DATA SUPPLIED
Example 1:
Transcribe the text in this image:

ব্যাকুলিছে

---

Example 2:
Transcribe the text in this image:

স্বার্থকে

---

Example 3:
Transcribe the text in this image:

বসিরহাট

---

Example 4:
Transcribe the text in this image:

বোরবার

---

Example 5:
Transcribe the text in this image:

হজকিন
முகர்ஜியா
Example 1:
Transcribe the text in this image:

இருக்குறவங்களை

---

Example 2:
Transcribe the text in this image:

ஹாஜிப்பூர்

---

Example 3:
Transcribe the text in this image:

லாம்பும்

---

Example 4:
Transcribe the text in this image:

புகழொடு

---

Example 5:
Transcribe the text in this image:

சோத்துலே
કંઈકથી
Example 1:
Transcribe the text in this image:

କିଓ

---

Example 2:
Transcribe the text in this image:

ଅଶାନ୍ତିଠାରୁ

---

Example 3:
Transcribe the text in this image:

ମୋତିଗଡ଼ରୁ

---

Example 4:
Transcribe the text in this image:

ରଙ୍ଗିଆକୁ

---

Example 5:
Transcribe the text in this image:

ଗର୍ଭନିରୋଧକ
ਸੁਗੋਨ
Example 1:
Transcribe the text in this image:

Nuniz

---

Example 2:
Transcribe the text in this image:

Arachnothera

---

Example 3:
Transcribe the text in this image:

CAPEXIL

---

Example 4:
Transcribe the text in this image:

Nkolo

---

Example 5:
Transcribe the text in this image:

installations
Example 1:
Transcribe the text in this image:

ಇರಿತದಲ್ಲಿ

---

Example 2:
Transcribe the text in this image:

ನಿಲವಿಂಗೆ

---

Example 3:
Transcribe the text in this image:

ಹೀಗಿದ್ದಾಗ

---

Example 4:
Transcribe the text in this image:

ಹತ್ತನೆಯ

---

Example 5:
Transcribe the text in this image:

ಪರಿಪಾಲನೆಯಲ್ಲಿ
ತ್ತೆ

PROBLEM TO SOLVE
Output all of the data in full, exactly as given.

THE ANSWER
Example 1:
Transcribe the text in this image:

ব্যাকুলিছে

---

Example 2:
Transcribe the text in this image:

স্বার্থকে

---

Example 3:
Transcribe the text in this image:

বসিরহাট

---

Example 4:
Transcribe the text in this image:

বোরবার

---

Example 5:
Transcribe the text in this image:

হজকিন
முகர்ஜியா
Example 1:
Transcribe the text in this image:

இருக்குறவங்களை

---

Example 2:
Transcribe the text in this image:

ஹாஜிப்பூர்

---

Example 3:
Transcribe the text in this image:

லாம்பும்

---

Example 4:
Transcribe the text in this image:

புகழொடு

---

Example 5:
Transcribe the text in this image:

சோத்துலே
કંઈકથી
Example 1:
Transcribe the text in this image:

କିଓ

---

Example 2:
Transcribe the text in this image:

ଅଶାନ୍ତିଠାରୁ

---

Example 3:
Transcribe the text in this image:

ମୋତିଗଡ଼ରୁ

---

Example 4:
Transcribe the text in this image:

ରଙ୍ଗିଆକୁ

---

Example 5:
Transcribe the text in this image:

ଗର୍ଭନିରୋଧକ
ਸੁਗੋਨ
Example 1:
Transcribe the text in this image:

Nuniz

---

Example 2:
Transcribe the text in this image:

Arachnothera

---

Example 3:
Transcribe the text in this image:

CAPEXIL

---

Example 4:
Transcribe the text in this image:

Nkolo

---

Example 5:
Transcribe the text in this image:

installations
Example 1:
Transcribe the text in this image:

ಇರಿತದಲ್ಲಿ

---

Example 2:
Transcribe the text in this image:

ನಿಲವಿಂಗೆ

---

Example 3:
Transcribe the text in this image:

ಹೀಗಿದ್ದಾಗ

---

Example 4:
Transcribe the text in this image:

ಹತ್ತನೆಯ

---

Example 5:
Transcribe the text in this image:

ಪರಿಪಾಲನೆಯಲ್ಲಿ
ತ್ತೆ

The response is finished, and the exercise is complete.